There’s an upfront deposit of $1-2,000 (so they aren’t FULLY deferred).

Deferral Period

After you leave the program, there’s a 6 month grace period before payments begin.

Note here that these income share agreements typically are still enforceable even if you don’t COMPLETE the program.

Base Income Level

For this bootcamp, income has to be $3,333.34/ mo - equivalent to $40k a year - to kick in. Any month you make more than this level, you owe 10% of your income (10% total, not of the excess). 

Agreement Duration

The ISA lasts for 8 years, 48 payments, or until you hit the total payment cap.

How Much You Will Pay

If your income in the 8 years after you leave the program never hits $3333.34/mo ($40k), then you’ll only pay the deposit amount. 

Let’s be realistic though - most people don’t go through a data science bootcamp, coding bootcamp, etc. to stay in a low paying job. They’re going through the bootcamp to get into a job that pays more. So they’re more than likely going to pay for the program.

Let’s say you find a job paying $40,000 - exactly the amount where the ISA kicks in. You’d pay $333.33 / mo for 48 months for a total of $17k ($16k in monthly payments plus $1k deposit). 

Payment Cap

I mentioned there’s a total payment cap though. This program caps total payments at 1.5x the ISA amount plus the deposit. 

In this case, the normal tuition amount is $17,000. Let’s assume an upfront deposit of $1k meaning an ISA amount of $16k. At a 1.5x cap, the max you would pay would be $25k ($24k ISA x1.5 + $1k deposit). 

How much do you have to make to hit the payment cap? 

If you earn $60k or more a year - very reasonable to expect given the typical salary for analytics jobs - then you’d hit the payment cap and pay $25k total. 

If your pay - and therefore - payments vary - you might end up paying something in between.

Other programs have a similar structure - sometimes with even less info available up front. 


  • Bootcamp Cost: $17,000
  • Deposit: $1,000-2,000
  • Base Income Level: $3,333.34/mo ($40k/yr equivalent)
  • Income Share Rate: 10%
  • Deferral Period: 6 months
  • ISA Cap: 1.5x
  • Maximum Number of Payments: 48 - max 8 years

Income Share Agreement Example #2

Here is a bootcamp that is similarly popular and with almost the same terms.

  • Bootcamp Cost: $16,000
  • Deposit: $250
  • Base Income Level: $3,333.34/mo ($40k/yr equivalent)
  • Income Share Rate: 10%
  • Deferral Period: 6 months
  • ISA Cap: 1.5x
  • Maximum Number of Payments: 48

Income Share Agreement Example #3

A third example of bootcamp income sharing comes from a popular program, but has different terms compared to the first 2 examples.

This bootcamp markets their tuition fee as $30,000 with a 50% discount for up front payment.
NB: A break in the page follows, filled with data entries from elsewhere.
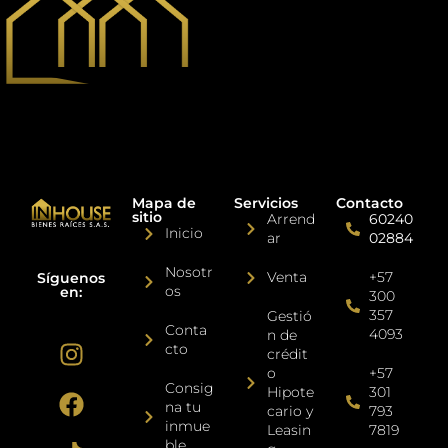
Mapa de
Servicios
Contacto
sitio
Arrend
60240
Inicio
ar
02884
Nosotr
Venta
+57
Síguenos
os
en:
300
357
Gestió
Conta
4093
n de
cto
crédit
o
+57
Consig
Hipote
301
na tu
cario y
793
inmue
Leasin
7819
ble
I've standardized everything to the up front cost to make it directly comparable to the other programs.

  • Bootcamp Cost: $15,000**
  • Deposit: $1,000-2,000
  • Base Income Level: $4,167/mo ($50k/yr equivalent)
  • Income Share Rate: 17%
  • Deferral Period: 6 months
  • ISA Cap: 2x
  • Maximum Number of Payments: 24 - max 5 years

Should You Avoid Income Share Agreements?

No. They still are a good option for some people.
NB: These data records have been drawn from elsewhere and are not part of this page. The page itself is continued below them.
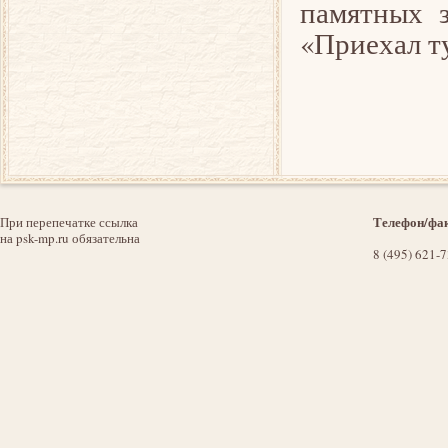
памятных з
«Приехал т
Телефон/фак
При перепечатке ссылка
на psk-mp.ru обязательна
8 (495) 621-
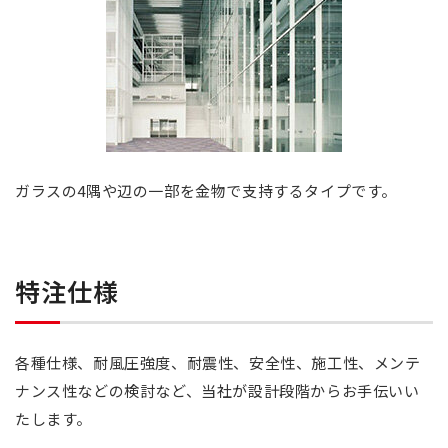
ガラスの4隅や辺の一部を金物で支持するタイプです。
特注仕様
各種仕様、耐風圧強度、耐震性、安全性、施工性、メンテ
ナンス性などの検討など、当社が設計段階からお手伝いい
たします。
Income Share agreements are rarely going to be the most cost effective option. You’re going to pay more over time than you would with other options.

Depending on the deferred tuition cost, ISAs are often - though not always - more expensive. If you have a way to pay up front that’s the best choice.
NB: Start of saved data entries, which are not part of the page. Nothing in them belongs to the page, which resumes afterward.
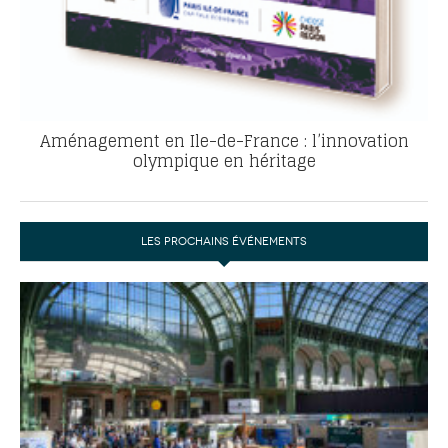
Aménagement en Ile-de-France : l’innovation
olympique en héritage
LES PROCHAINS ÉVÉNEMENTS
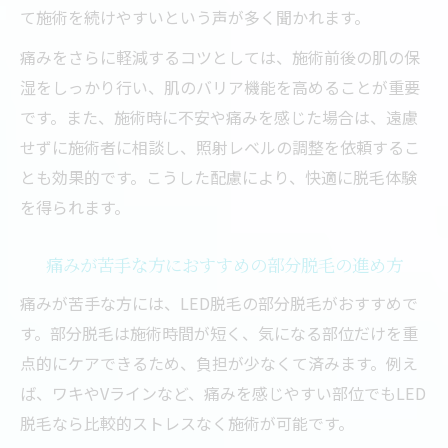
て施術を続けやすいという声が多く聞かれます。
痛みをさらに軽減するコツとしては、施術前後の肌の保
湿をしっかり行い、肌のバリア機能を高めることが重要
です。また、施術時に不安や痛みを感じた場合は、遠慮
せずに施術者に相談し、照射レベルの調整を依頼するこ
とも効果的です。こうした配慮により、快適に脱毛体験
を得られます。
痛みが苦手な方におすすめの部分脱毛の進め方
痛みが苦手な方には、LED脱毛の部分脱毛がおすすめで
す。部分脱毛は施術時間が短く、気になる部位だけを重
点的にケアできるため、負担が少なくて済みます。例え
ば、ワキやVラインなど、痛みを感じやすい部位でもLED
脱毛なら比較的ストレスなく施術が可能です。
If you can do deferred tuition and have no penalty for prepayment, that’s likely the second best option.

The reality for some people is they’ll struggle to come up with the money to pay up front for these programs. It would take years of time sacrificing a potentially much higher salary to save up - or it might just not be feasible for some people at all. You may also be in a job currently where the payments under deferred tuition are just not realistic if you can’t find a new job quickly after the bootcamp.

In these cases, ISAs may be your best option.

There are much worse financing options. Putting the cost on a credit card which might charge 19-30% interest or more is probably the worst financing option.